# Stored data entries:
*** Block opens ***

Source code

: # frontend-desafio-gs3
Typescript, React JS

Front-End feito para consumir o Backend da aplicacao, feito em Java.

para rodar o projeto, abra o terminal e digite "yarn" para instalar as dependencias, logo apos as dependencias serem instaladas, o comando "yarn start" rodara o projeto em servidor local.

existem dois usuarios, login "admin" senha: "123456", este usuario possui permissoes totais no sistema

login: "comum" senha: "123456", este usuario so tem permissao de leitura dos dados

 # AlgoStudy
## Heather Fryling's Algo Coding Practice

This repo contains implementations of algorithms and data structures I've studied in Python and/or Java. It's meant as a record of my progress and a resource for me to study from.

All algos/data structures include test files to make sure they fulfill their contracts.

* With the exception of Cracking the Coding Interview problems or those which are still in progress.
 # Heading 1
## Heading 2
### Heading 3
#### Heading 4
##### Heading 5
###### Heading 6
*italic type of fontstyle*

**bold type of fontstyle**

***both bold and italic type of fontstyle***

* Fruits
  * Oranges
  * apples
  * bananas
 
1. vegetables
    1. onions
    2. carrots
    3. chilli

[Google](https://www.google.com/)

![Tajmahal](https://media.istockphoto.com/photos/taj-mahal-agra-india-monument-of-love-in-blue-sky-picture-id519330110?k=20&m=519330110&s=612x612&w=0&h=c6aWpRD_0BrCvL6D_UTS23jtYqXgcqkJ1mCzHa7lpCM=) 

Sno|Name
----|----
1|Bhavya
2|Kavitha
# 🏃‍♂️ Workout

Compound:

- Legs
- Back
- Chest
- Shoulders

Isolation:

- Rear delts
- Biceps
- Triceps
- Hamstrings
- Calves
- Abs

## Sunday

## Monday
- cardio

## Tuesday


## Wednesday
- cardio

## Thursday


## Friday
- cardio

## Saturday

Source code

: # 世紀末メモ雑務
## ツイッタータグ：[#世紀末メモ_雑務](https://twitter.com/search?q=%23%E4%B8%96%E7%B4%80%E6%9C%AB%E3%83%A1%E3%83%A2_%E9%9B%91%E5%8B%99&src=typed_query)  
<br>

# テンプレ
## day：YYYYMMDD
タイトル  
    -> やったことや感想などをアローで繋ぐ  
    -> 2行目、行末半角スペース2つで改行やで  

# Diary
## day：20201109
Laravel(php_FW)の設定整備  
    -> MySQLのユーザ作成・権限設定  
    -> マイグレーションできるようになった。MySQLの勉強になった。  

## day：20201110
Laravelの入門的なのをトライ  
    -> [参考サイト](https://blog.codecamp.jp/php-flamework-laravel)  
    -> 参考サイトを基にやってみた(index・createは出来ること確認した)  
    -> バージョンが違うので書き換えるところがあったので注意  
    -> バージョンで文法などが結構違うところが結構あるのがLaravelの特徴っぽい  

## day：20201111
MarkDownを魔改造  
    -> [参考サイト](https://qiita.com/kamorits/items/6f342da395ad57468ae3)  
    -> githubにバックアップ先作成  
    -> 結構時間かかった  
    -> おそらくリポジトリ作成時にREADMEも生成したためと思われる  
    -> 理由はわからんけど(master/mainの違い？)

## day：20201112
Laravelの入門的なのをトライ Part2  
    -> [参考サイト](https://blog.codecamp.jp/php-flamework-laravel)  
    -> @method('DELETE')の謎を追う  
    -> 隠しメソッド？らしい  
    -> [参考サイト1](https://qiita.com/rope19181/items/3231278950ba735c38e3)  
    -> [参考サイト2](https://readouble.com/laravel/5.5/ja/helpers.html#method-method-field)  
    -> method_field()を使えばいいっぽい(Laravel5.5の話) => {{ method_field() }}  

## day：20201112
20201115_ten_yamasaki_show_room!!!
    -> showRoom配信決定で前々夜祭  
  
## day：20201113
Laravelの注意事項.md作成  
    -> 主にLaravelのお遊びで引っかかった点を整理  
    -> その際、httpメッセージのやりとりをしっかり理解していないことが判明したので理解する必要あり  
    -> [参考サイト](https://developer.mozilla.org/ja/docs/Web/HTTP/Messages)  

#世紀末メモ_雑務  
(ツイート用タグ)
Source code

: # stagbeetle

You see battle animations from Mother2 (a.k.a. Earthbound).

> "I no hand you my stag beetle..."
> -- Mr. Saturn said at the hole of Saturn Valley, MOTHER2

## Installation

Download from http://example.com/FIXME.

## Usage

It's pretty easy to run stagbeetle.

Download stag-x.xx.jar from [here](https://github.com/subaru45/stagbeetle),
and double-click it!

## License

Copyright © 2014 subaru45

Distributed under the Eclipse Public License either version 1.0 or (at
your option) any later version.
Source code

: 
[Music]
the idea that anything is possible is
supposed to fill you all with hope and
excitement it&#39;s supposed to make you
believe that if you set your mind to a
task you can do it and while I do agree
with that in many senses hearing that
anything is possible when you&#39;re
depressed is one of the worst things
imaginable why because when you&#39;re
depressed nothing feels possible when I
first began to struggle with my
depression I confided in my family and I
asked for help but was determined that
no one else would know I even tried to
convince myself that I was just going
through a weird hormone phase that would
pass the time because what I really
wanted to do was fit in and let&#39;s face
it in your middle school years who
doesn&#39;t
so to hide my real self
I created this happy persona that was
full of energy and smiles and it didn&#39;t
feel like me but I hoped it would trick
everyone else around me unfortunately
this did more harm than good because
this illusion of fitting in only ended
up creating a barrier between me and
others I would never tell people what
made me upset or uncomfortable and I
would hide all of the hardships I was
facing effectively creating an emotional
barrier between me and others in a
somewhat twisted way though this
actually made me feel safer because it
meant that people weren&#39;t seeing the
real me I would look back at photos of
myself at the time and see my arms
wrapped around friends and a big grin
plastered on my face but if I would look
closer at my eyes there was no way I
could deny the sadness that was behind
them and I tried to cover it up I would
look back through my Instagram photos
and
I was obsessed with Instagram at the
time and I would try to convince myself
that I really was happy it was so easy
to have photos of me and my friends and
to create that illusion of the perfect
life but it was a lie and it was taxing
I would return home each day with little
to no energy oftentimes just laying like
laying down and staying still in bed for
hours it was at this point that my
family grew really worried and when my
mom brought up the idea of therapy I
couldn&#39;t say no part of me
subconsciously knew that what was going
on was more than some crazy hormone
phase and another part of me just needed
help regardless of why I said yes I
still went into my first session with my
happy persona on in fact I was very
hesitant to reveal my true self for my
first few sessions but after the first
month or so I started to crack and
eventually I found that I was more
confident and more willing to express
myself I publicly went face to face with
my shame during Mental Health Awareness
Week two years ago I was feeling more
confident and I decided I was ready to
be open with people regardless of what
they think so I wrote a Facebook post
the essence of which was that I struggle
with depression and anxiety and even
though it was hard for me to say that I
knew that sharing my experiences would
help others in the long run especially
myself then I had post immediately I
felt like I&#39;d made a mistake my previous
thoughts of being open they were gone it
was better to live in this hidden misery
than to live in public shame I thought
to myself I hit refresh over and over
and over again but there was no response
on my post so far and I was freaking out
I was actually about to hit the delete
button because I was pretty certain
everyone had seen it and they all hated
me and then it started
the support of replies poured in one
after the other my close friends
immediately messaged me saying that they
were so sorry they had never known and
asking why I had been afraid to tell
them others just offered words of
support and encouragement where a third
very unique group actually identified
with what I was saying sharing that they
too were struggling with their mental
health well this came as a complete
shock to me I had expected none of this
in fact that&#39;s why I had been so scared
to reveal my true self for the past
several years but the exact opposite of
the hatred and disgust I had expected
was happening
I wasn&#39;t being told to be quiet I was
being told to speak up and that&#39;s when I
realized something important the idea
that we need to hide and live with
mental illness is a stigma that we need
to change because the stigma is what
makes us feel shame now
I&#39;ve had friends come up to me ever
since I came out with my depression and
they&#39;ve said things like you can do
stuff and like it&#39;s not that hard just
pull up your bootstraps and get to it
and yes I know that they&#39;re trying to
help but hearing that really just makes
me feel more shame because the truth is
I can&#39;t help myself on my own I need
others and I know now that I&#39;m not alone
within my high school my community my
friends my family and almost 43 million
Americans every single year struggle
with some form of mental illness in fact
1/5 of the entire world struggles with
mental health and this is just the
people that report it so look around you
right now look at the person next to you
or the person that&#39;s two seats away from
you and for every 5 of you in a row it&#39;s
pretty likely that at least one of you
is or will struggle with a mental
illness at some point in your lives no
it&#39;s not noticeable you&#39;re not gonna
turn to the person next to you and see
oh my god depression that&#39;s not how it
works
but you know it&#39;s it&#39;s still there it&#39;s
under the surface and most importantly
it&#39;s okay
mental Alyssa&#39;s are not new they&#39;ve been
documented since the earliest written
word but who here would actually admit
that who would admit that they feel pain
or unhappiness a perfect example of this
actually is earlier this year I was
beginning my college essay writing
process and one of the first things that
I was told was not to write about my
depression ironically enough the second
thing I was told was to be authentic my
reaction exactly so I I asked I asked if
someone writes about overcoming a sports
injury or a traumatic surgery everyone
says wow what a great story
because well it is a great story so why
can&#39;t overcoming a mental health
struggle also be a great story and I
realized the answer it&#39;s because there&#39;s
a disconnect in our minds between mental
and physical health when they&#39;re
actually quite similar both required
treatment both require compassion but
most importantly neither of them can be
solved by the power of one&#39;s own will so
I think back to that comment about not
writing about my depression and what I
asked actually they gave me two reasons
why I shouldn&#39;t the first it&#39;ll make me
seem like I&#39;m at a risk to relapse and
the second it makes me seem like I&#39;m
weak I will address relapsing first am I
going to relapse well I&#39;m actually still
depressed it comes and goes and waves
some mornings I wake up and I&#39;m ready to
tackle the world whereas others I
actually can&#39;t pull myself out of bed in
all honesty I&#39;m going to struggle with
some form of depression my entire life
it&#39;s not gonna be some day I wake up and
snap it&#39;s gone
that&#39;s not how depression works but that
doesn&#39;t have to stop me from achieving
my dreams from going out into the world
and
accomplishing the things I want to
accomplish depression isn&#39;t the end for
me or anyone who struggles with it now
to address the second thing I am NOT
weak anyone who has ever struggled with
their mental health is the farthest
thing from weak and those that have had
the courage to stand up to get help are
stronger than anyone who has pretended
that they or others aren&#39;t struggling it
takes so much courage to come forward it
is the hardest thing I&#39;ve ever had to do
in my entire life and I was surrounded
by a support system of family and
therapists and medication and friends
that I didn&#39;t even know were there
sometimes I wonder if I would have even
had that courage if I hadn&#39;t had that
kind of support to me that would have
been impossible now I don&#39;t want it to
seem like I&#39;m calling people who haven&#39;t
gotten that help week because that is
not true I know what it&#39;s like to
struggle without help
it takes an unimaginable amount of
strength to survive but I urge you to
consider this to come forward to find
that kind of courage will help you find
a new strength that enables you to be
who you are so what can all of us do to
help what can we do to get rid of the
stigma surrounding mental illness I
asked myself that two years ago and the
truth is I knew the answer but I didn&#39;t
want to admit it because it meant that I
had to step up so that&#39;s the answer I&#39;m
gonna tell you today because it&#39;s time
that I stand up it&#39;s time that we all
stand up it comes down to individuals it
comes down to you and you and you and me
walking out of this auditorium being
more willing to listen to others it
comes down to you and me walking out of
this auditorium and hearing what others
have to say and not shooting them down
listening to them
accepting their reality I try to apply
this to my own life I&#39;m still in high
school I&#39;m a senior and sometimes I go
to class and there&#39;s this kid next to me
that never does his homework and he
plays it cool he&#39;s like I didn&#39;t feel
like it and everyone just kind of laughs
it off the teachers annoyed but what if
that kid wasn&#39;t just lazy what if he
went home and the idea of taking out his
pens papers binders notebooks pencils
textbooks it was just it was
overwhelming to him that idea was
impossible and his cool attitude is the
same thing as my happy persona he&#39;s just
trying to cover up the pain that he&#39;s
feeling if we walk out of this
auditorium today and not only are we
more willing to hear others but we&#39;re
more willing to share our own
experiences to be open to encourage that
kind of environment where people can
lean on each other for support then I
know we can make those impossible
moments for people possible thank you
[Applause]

*** Block closes ***

# WORK TASK:
Identify every line above that includes the word "school", and show those lines.

# ANSWER TO THE EXERCISE:
it in your middle school years who
within my high school my community my
school I&#39;m a senior and sometimes I go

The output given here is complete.